VI. Perfect Job is absurdly set upon demolishing Christian perfection, because he says, "If I justify myself, mine own mouth shall condemn me; if I say, [in a self-justifying spirit] I am perfect, it shall also prove me perverse," Job ix, 20. But, (1.) What does Job assert here more than Solomon does in the word, to which Canne on this text judiciously refers his readers: "Let another man praise thee, and not thine own mouth; a stranger, and not thine own lips." Though even this rule is not without exception; witness the circumstance which drove St. Paul to what he calls a confidence of boasting. (2.) That professing the perfection of our dispensation in a self-abasing and Christ-exalting spirit is not a proof of perverseness, is evident from the profession which humble Paul made of his being one of the perfect Christians of his time, Phil. iii, 15, and from St. John's declaration, that his "love was made perfect," John iv, 17. For when we have "the witnessing Spirit, whereby we know the things which are freely given to us of God, we may, nay, at proper times we should acknowledge his gifts, to his glory, though not our own. (3.) If God himself had pronounced Job perfect, according to his dispensation, Job's modest fear of pronouncing himself so, does not at all overthrow the Divine testimony; such a timorousness only shows that the more we are advanced in grace, the more we are averse to whatever has the appearance of ostentation; and the more deeply we feel what Job felt, when he said, "Behold, I am vile; what shall I answer thee? I will put my hand upon my mouth," Job xl, 4.

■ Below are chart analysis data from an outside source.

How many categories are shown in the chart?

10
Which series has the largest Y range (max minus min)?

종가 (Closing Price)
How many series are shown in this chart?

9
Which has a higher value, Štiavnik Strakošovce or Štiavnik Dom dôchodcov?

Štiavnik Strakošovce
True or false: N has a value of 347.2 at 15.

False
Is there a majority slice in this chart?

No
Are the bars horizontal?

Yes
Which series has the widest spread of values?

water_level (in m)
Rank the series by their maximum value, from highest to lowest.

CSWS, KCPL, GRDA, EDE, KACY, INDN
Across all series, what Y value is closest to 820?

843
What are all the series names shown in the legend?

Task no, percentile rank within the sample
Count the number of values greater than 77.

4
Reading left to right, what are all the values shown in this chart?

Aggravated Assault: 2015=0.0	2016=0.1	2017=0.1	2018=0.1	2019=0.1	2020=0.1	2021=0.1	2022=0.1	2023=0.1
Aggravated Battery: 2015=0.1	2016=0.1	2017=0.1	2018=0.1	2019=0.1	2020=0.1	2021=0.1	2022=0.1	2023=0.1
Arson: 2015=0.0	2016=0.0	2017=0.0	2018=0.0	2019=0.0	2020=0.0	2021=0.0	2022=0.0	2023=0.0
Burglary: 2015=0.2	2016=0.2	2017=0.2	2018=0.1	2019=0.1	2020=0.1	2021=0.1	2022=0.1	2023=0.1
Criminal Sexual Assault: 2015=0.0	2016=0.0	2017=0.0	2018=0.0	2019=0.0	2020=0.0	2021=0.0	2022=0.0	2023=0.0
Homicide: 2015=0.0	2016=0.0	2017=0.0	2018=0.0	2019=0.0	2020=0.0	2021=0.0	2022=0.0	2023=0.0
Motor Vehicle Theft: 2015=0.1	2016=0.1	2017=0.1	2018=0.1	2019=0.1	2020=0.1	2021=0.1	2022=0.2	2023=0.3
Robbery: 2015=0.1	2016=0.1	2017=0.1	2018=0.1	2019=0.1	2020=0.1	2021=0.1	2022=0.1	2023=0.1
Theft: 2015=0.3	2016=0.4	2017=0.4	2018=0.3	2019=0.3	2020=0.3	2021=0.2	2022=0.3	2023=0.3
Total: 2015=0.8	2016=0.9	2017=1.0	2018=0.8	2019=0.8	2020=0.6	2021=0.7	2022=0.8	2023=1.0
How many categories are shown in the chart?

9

VII. "But Job himself, far from mentioning his perfection, says, Now mine eye seeth thee, I abhor myself, and repent in dust and ashes, Job xlii, 6." And does this disprove our doctrine? Do we not assert that our perfection admits of a continual growth; and that perfect repentance, and perfect humility, are essential parts of it? These words of Job, therefore, far from overthrowing our doctrine, prove that the patient man's perfection grew; and that from the top of the perfection of Gentilism, he saw the day of Christian perfection, and had a taste of what Mr. Wesley prays for, when he sings,

O let me gain perfection's height,
O let me into nothing fall, &c.
Confound, o'erpower me with thy grace;
I would be by myself abhorr'd;
All might, all majesty, all praise,
All glory be to Christ my Lord!


VIII. With respect to the words, "The stars are not purethe heavens are not clean in his sight: his angels he charged with folly," Job xv, 15; v, 18, we must consider them as a proof that absolute perfection belongs to God alone; a truth this, which we inculcate as well as our opponents. Beside, if such passages overthrow the doctrine of perfection, they would principally overthrow the doctrine of angelical perfection, which Mr. Hill holds as well as we. To conclude:

IX. When Job asks, "What is man that he should be clean? How can he be clean that is born of a woman? Who can bring a clean thing out of an unclean?" And when he answers, "Not one;" he means not one who falls short of infinite power. If he excluded Emmanuel, God with us, I would directly point at him who said, "I will, be thou clean; and at the believers who declare, "We can do all things through Christ that strengtheneth us," and accordingly "cleanse themselves from all filthiness of the flesh and spirit, that they may be found of him without spot and blameless." Yea, I would point at the poor leper, who has faith enough to say, Lord, if thou wilt, thou canst make me clean. They tell me that my leprosy must cleave to me till death batter down this tenement of clay; but faith speaks a different language: only say the word, Be thou clean, and I shall be cleansed: purge me with hyssop: sprinkle clean water upon me, and I shall be clean from all my filthiness. If these remarks be just, does it not appear that it is as absurd to stab Christian perfection through the sides of Job, Isaiah, and Solomon, as to set Peter, Paul, James, and John, upon "cutting it up, root and branch?"